For decades, we at HCWC have stressed the importance of believing survivors of sexual assault or relationship violence when they open up and tell their story.
Talking to someone about abuse or trauma can be an overwhelming and incredibly vulnerable act, which is why it is so crucial not to shut someone down by offering suggestions about what a survivor could have done to avoid the situation or asking if it was “really” rape.
Luckily, our attitudes have been shifting as we collectively become more aware of just how widespread abuse and assault are, thanks in large part to the #metoo movement.
Do we give the same reverence when the person alleging abuse is a child? Or when they describe their abuser as one of their own family members? Someone well-liked by the family or community? What about when they tell you that it happened months or years ago?
Many times, our first instinct is to assume that the child is making up the story or maybe had a strange dream. After all, we don’t really want to believe that our child has been a victim of something so terrible, and we also don’t want to believe that this child’s own parent, cousin, family friend, etc. has harmed our child this way. It’s easier to deny.
Child sexual abuse is a crime that too often goes undetected, for a myriad of reasons.
Everything that might keep an adult from disclosing abuse (shame, fear, embarrassment, feeling guilt, etc.) can be greatly enhanced when experienced by a child, but the biggest factor in a child disclosing sexual abuse is whether they feel that they will be believed or not.
It is easier to believe that a child is lying or confused than to think that a good friend, who volunteers at church and has children of their own, could do something as heinous as sexually traumatizing children.
Anyone who has spent time around children knows that yes, they do sometimes lie, but also that they are not very good at it. If there are crayon drawings on the wall, a kid might genuinely think you will consider that a monkey came in and drew it, just to get them in trouble.
Nevertheless, young children do not fabricate stories about being sexually abused, mostly because they should not have the sexual knowledge necessary to make up an accusation. In addition, the victims of sexual abuse often think that they have the most to lose by telling about it.
Abusers regularly tell children that no one will believe them, or threaten severe consequences if they ever tell anyone about the things done to them.
Of course, abusers often begin grooming their victims long before sexual abuse starts, providing gifts and telling a child about how “special” their relationship is. These are just a few (of many) reasons that victims are hesitant to disclose any sexual abuse.
If your child, or anyone’s child, discloses to you that they have been abused or says something that makes you suspicious of child sexual abuse. Here is what you can do:
- Stay Calm – A child telling you about abuse can bring up strong emotions, but if you show them your anger, extreme sadness, or other intense reactions, it can make it harder for them to further disclose. Believe it or not, they want to protect you, too!
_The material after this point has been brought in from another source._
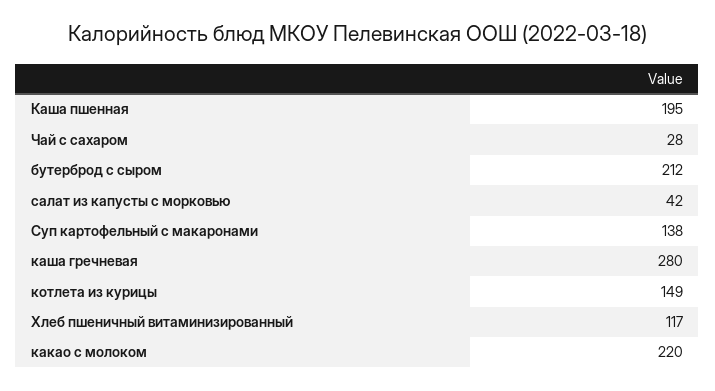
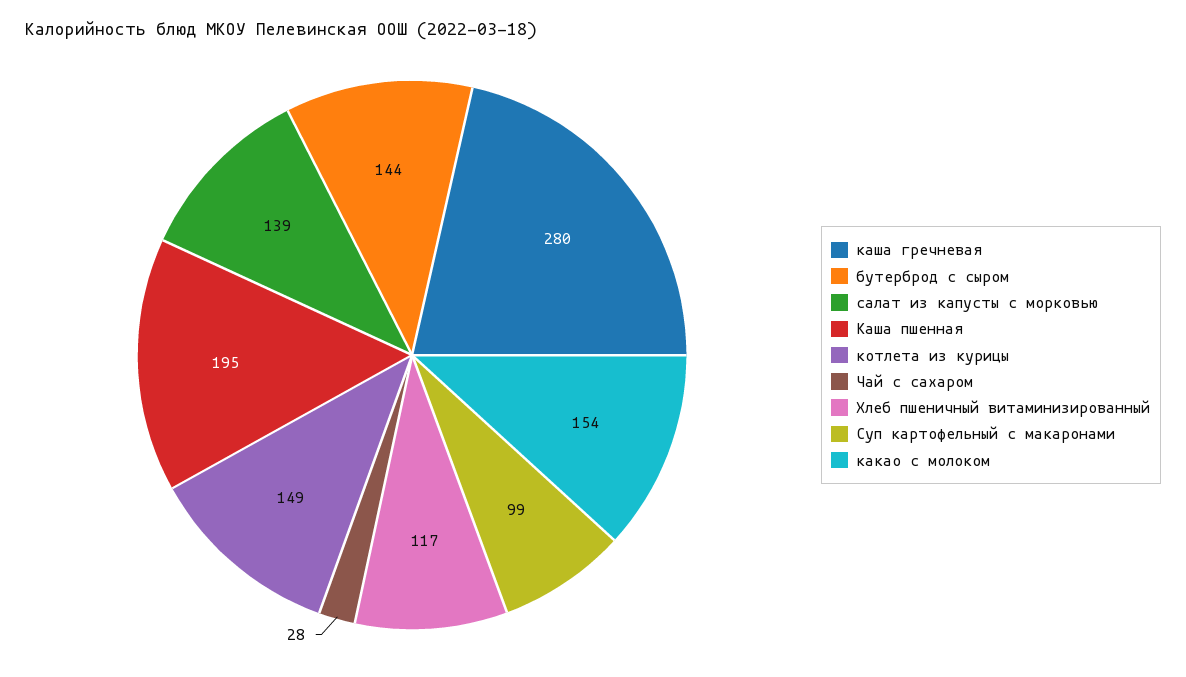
бутерброд с сыром: 212 -> 144
салат из капусты с морковью: 42 -> 139
Суп картофельный с макаронами: 138 -> 99
какао с молоком: 220 -> 154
- Believe Your Child – Tell them you believe them, a powerful statement that any survivor of sexual abuse needs to hear. Also, stress that what happened was not their fault, and praise them for having the courage to talk about it.
- Safeguard – Make sure the abuser does not have access to your child and call the authorities to report sexual abuse. For immediate help, call 911. Report to the Texas Dept. of Family Protective Services by calling 1-800-252-5400 or by using their online Abuse Hotline. Texas law states that anyone who knows or suspects child abuse is mandated to report. Trained professionals know how to respond appropriately like the special trained forensic interviewers at HCWC’s Roxanne’s House program who know how to talk to children about allegations of abuse.
- Seek Help – In some cases, a medical exam may be necessary to make sure that the child’s body is safe, and collect evidence, if applicable. Highly trained, discreet professionals conduct these exams. It is also a good idea to contact a mental health professional. In Hays and Caldwell counties, we at Roxanne’s House have children’s counselors who specialize in abuse trauma. Therapy has been shown to reduce distress on families after sexual abuse.
- Comfort – Remind them that they are loved. Let them know that with whatever happens after you report the abuse, you are there to guide them through it and will help keep them safe.
- Keep them informed – The criminal justice process after an outcry of sexual abuse can be confusing and sometimes traumatizing in its own way. Be sure to keep your child updated. Roxanne’s House also offers preparation for children who have to go to court for their victimization. This includes support and advocacy for protective caregivers.
Thankfully, we know that children are resilient and amazing. With appropriate support, they can heal.